As a sophomore, he averaged 19 points and eight rebounds on a team that went 21-14 and reached the NCAA Tournament for the first time in three years. As a junior, he averaged 24 points and nine rebounds on a team that won the Big 8 and finished 24-10. And as a senior on a team that began the season eighth in the country but finished a disappointing 19-11, he still poured in 23 points with nine rebounds. He got to the line an absurd amount (seven free throws per game in his junior and senior seasons), he finished around the rim, and when the 3-point line was introduced for his junior year, he made 3s too (he was 30-for-66 on longballs in his career). He was weird and likable, a volume scorer who didn't mind getting dirty, and an incredibly intense rebounder who battled against bodies a lot bigger than his own. He was the bridge between Stipo-and-Sundvold and Smith-and-Peeler. He was one of a kind.

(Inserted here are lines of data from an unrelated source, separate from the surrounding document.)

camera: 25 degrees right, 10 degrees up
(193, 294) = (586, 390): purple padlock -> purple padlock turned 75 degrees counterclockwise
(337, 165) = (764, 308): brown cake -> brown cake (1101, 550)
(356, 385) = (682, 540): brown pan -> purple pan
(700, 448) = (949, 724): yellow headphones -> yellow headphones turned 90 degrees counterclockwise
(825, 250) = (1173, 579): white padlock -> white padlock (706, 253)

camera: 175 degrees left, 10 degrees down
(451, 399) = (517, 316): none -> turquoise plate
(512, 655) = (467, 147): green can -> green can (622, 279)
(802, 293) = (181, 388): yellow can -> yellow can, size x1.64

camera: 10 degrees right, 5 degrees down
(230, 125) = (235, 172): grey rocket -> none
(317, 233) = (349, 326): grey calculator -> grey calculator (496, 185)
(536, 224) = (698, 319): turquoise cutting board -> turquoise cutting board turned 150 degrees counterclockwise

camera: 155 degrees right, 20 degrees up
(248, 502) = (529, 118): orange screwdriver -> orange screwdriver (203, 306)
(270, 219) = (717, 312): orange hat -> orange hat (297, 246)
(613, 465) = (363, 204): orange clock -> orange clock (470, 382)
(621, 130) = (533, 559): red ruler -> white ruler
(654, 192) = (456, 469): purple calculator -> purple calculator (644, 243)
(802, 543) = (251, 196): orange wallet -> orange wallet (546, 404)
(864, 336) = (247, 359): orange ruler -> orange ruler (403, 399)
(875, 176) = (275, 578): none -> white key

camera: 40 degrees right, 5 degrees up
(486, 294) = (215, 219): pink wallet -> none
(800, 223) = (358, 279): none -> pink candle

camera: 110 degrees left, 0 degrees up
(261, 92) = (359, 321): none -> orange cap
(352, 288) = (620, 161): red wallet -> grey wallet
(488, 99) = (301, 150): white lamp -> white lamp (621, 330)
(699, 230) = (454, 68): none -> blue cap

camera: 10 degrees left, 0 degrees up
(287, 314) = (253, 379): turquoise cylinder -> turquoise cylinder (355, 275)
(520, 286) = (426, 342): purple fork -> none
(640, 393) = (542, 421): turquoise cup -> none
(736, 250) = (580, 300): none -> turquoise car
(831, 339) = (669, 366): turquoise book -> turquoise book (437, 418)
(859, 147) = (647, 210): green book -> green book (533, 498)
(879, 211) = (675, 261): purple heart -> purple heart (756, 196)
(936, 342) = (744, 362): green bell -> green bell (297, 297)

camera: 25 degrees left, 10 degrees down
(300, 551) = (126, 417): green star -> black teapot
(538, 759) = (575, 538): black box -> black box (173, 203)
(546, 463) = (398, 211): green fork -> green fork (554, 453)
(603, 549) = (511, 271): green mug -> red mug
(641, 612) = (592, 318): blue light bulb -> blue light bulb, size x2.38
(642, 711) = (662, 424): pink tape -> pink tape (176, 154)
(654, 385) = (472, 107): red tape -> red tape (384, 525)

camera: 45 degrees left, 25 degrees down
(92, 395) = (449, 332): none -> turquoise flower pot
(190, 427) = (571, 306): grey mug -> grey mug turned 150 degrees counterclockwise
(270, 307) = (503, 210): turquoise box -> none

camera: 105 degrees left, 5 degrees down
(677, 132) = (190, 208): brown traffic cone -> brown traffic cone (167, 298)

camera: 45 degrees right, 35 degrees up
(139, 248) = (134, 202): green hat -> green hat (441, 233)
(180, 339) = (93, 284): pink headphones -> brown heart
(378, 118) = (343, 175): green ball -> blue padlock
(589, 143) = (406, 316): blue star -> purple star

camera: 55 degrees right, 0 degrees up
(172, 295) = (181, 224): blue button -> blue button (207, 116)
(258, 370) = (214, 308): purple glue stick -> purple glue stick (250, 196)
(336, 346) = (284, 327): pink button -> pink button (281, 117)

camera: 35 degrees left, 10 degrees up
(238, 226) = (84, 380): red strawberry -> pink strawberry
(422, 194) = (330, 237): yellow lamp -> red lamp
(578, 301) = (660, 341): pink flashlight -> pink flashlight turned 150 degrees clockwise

And yes, he was in this video, too. Of course he was.

From Michael Atchison's True Sons:

He cut a striking profile, six-feet-seven-inches of dramatic angles and long coiled limbs that bounced to an oddly rhythmic gait. He spoke rarely, but memorably, like when he described the "erotic dunking" he used to impress the girls on the playgrounds of his native New York City, or when he explained "face checking," a technique that involved staring into an opponent’s eyes and defending with his mind. But no quirk was more famous than his ever-present Band-Aid, worn absent cuts and abrasions.

A rare character, but Derrick Chievous’s basketball skills were rarer still. Effective inside and out, and possessing a nearly supernatural ability to get to the free throw line, the high school All-American was born to score.

From Atch's Greatest Players list:

A notoriously quirky 6’7" forward from New York City’s Jamaica, Queens, neighborhood, Derrick Chievous was nearly as famous for always wearing a Band-Aid as for being one of the great pure scorers in Mizzou history. Chievous began filling the hoop from the moment he set foot on campus, scoring a freshman-record 32 points against Arizona just one month into his career. As a sophomore, he led the Tigers in scoring with 18.8 points per game, and his season total of 640 points was then the second most in school history. Chievous elevated his game as a junior, earning first team All-Big Eight and second team All-America honors, leading the conference in scoring, guiding the team to a league title, and showing a remarkable ability to get to the free throw line (for his career, he made more free throws than any other Tiger attempted). His season total of 821 points remains a Missouri record, and his three-year total of 1,879 made him the Tigers’ all-time scoring leader with a full season left to play. All-Big Eight again as a senior, Chievous scored a career-high 42 points in a win over Virginia Tech. He closed his career with 2,580 points (still first by a huge margin), 979 rebounds (then second, now fourth), and a career 19.9 points per game average, second only to Willie Smith.

From Chievous' 1996 Mizzou Hall of Fame bio:

Chievous came out of Jamaica, N.Y., and burst on the Missouri basketball scene in 1985. He went on to become the leader scorer in Tiger basketball history with 2,580 points, and posted three of the top-ten season scoring figures in MU annals. He led the Big Eight Conference in scoring as both a junior and senior, and led the Tigers to the league regular-season and post-season tournament championships in 1987. He was a Freshman All-American in 1985, consensus second-team all-American in 1987, all-conference in 1987 and '88, and was twice MU's most valuable player. He is one of only two players in school history to lead the team in scoring three times, and holds a host of other school records. A first-round draft choice of the Houston Rockets in 1988, Chievous also played in the NBA with the Cleveland Cavaliers, and in recent years has played professionally overseas.